On Monday, Luis and I said goodbye to Diana (always so hard!) and flew off to Norfolk, Virginia, to spend a couple of nights staying with mom Shirley and visiting with my brother Ned. We really only had one full day there which was spent in anticipation of our coming trip, as we needed to shop for a pair of trousers for Luis (so he’d be able to have dinner at the country club a few days later) and me interviewing Ned about his work with the literacy program he created, Portsmouth Reads, so I would be able to present that work the following week at UMASS Boston. We also enjoyed dinner (steaks cooked on the grill, one of our favorite US treats!) with my Uncle Vincent (mom’s brother) and Aunt Antoinette. Then on Wednesday morning (April 21) we loaded up mom’s car, and Shirley, Ned, Luis and I headed off for Washington D.C. We had quite a rainy drive…just 3½ hours, so not so bad. We first stopped in Alexandria, just outside Washington D.C. on the Virginia side, to visit with our goddaughter Anne Marie Charboneau, and her little son Cole. We hadn’t seen Anne in years, not since Rockford days, so it was great catching up and seeing her little one-year old, a little blond cherub of a cutie, reeling around in his early days of walking.

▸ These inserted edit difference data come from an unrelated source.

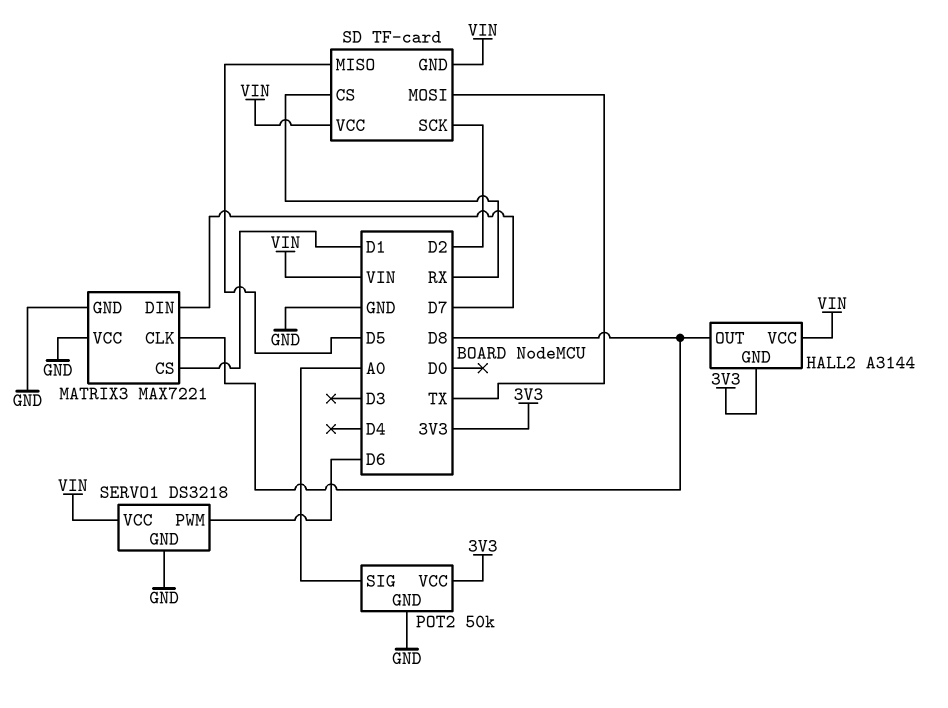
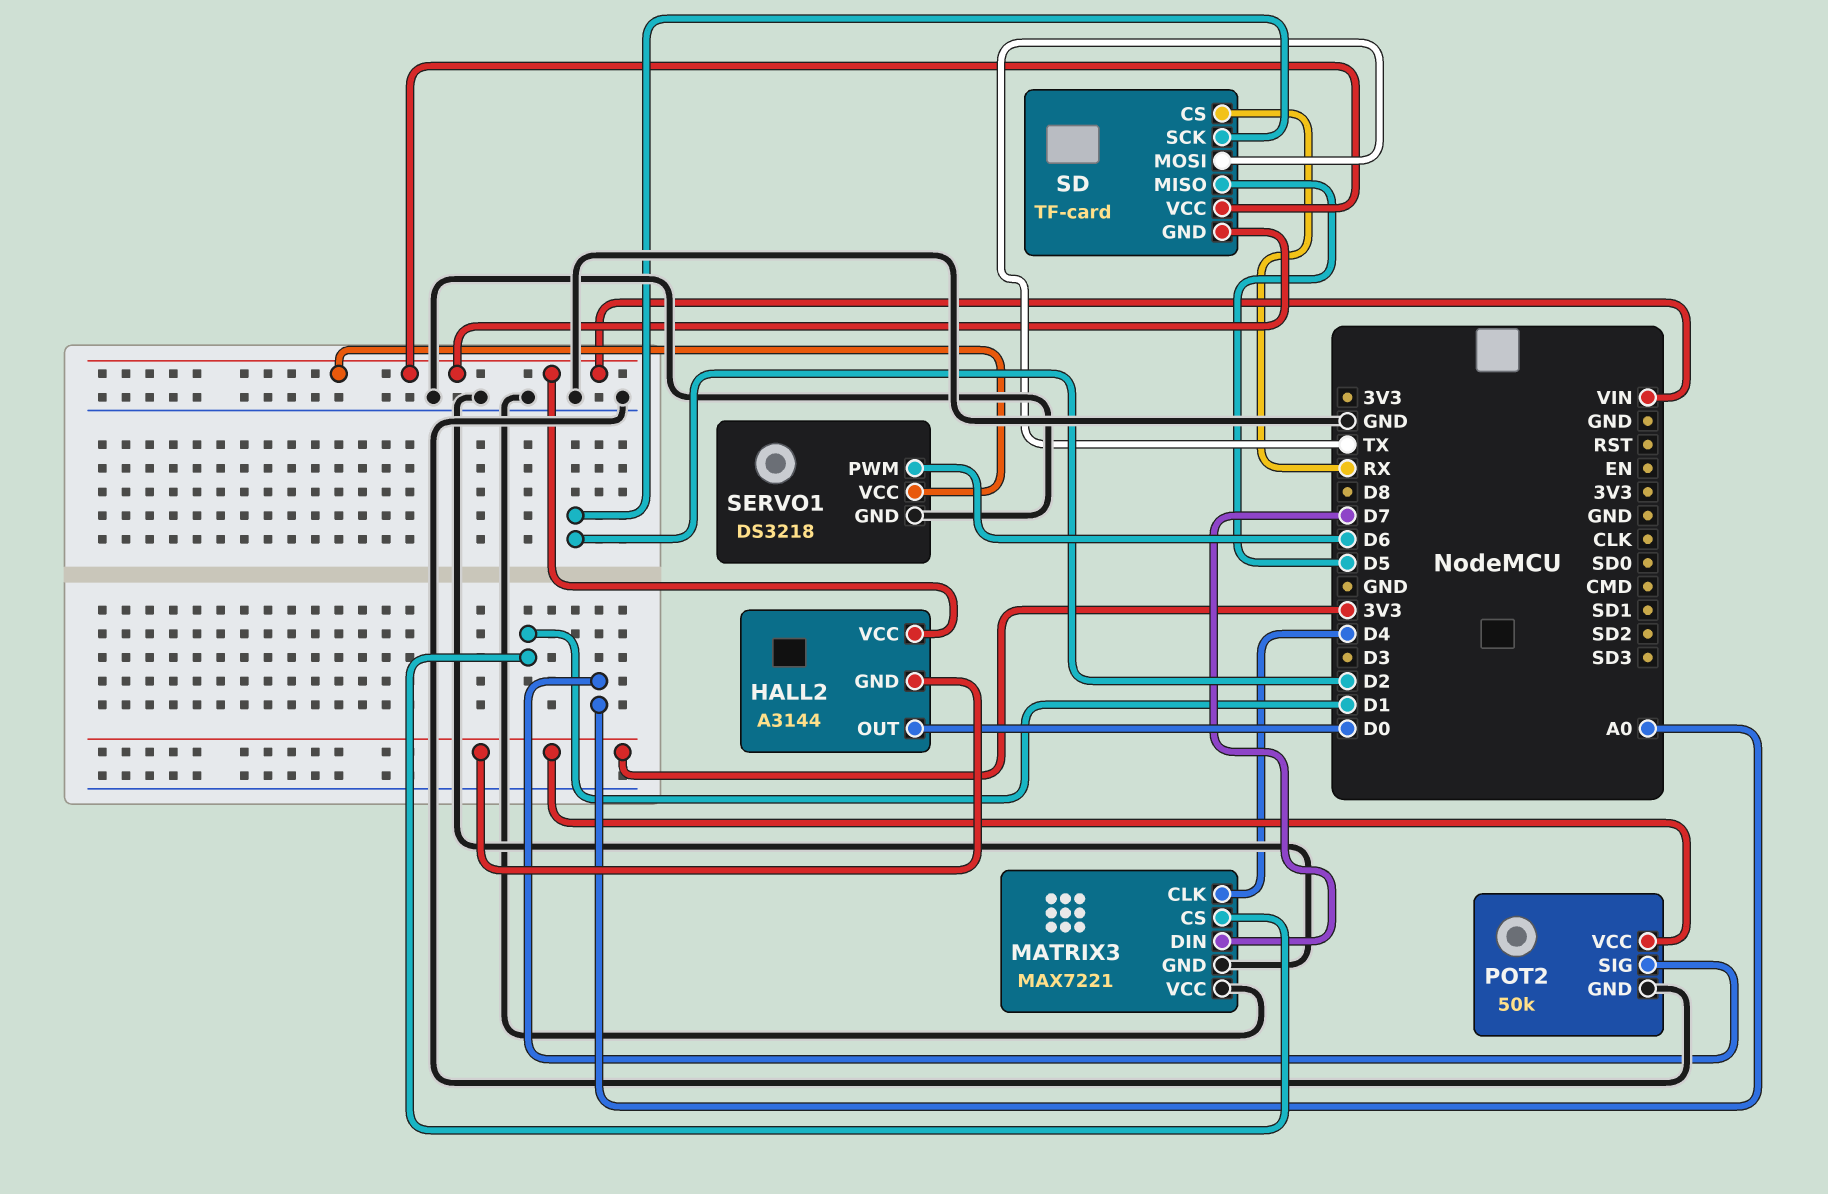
HALL2 pin OUT: D8 -> D0
MATRIX3 pin CLK: D8 -> D4

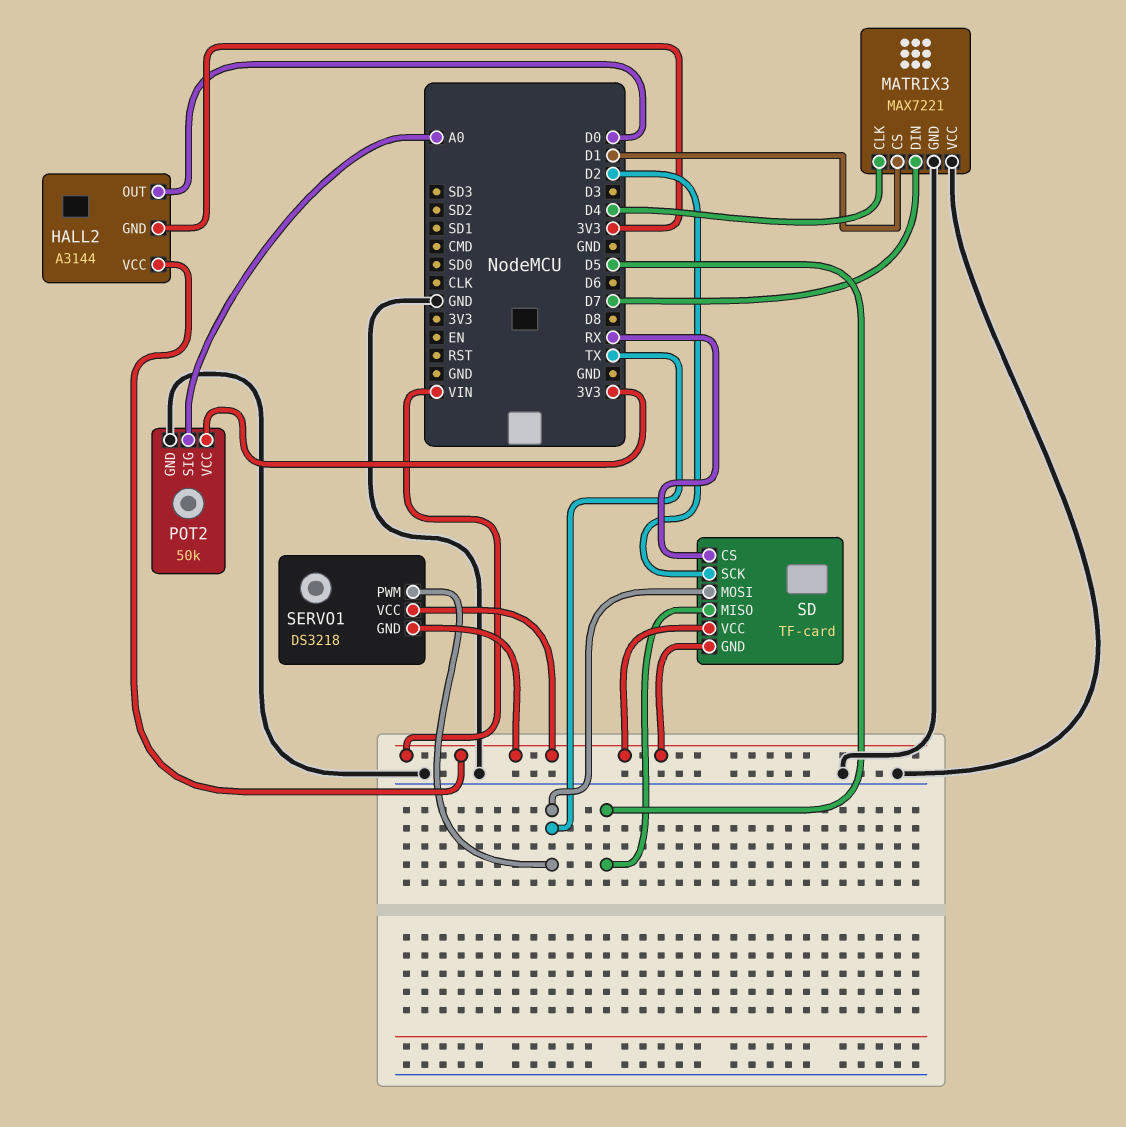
SERVO1 pin GND: GND -> VIN
SERVO1 pin PWM: D6 -> TX

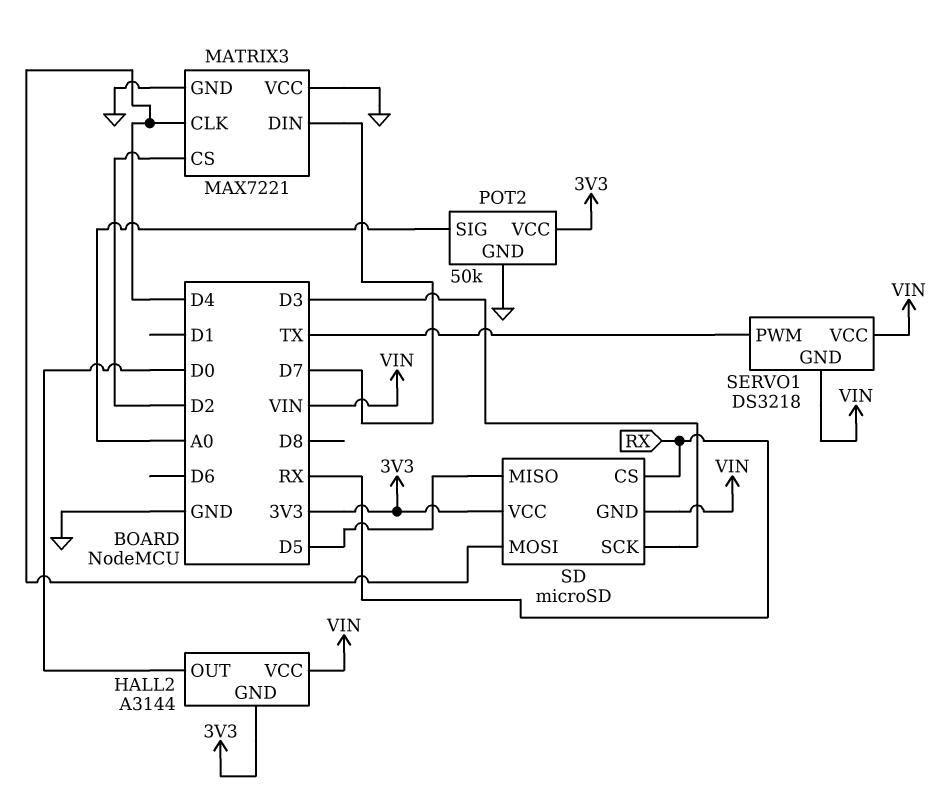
MATRIX3 pin CS: D1 -> D2
SD: TF-card -> microSD
SD pin MOSI: TX -> D4
SD pin SCK: D2 -> D3
SD pin VCC: VIN -> 3V3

Then we drove off to Potomac, also outside Washington, but on the Maryland side, where we met up with my sister Mary Ellen and her husband, Jack, just outside the door of my cousin Patty’s house. That started a wild evening of reconnecting with cousins from my dad’s side of the family. These are the cousins that I grew up with in Rockford, Illinois, with whom many hours were spent at family gatherings, especially at our grandparents house, where we would jump on beds (until someone came up to chastise us), put on plays, check out the attic (which we were convinced must have a secret door to another world somewhere), and generally revel in the delight that cousins offer – almost like brothers and sisters, but without the rivalries! We enjoyed one another’s company as much now as then, and the most frequent sound was laughter. We had the added pleasure of getting to know my cousin’s kids more, including Patty and Jerry’s son Christopher (many fond memories of them with their daughter Claire in both London and Madrid over the years…including a story Jerry would rather forget about spilled gazpacho and the rags used to clean it up just last summer) and Christopher’s soon bride-to-be Alexis.



Patty, Sue and Mary Ellen.
























Luis giving advice to Christopher and Alexis



 Luis and Jerry (uh oh…)

 (from left to right: Patty, Sue, Sarah (birthday girl!), Joseph and Liz

 Luis and Jack enjoying Patty and Jerry’s backyard…)

The next morning we got up and went for a walk/run (really the springtime in the US is glorious), and the piled in the car to drive up to my Aunt JoAnne (dad’s sister) and Uncle Dale’s house in Lancaster, Pennsylvania.


Now you can see Luismi’s nice trousers…needed for the delicious dinner we had at the Lancaster Country Club. Uncle Dale was right about the crabcakes, and I’m glad I ordered them!

The next morning (let’s see…this was now Friday, April 23), Jack and Mary Ellen dropped us off at the Lancaster train station, and off we chugged to Philadelphia. The scenery outside the train window was bucolic…we could see the Amish farmers with teams of horses pulling their plows, as they went about their work on the farm, with clotheslines stretched from tree to tree behind the farmhouses, full of long garments and aprons, flapping in the wind. When we got to the Philadelphia train station, we realized that we were in the opening scenes of Witness, the Harrison Ford film about a young boy who witnesses a murder in that very same train station. As we waited for the train that would take us up to Boston, we saw an elderly Amish couple emerge from one of the stairways, and we really felt like we were in the film.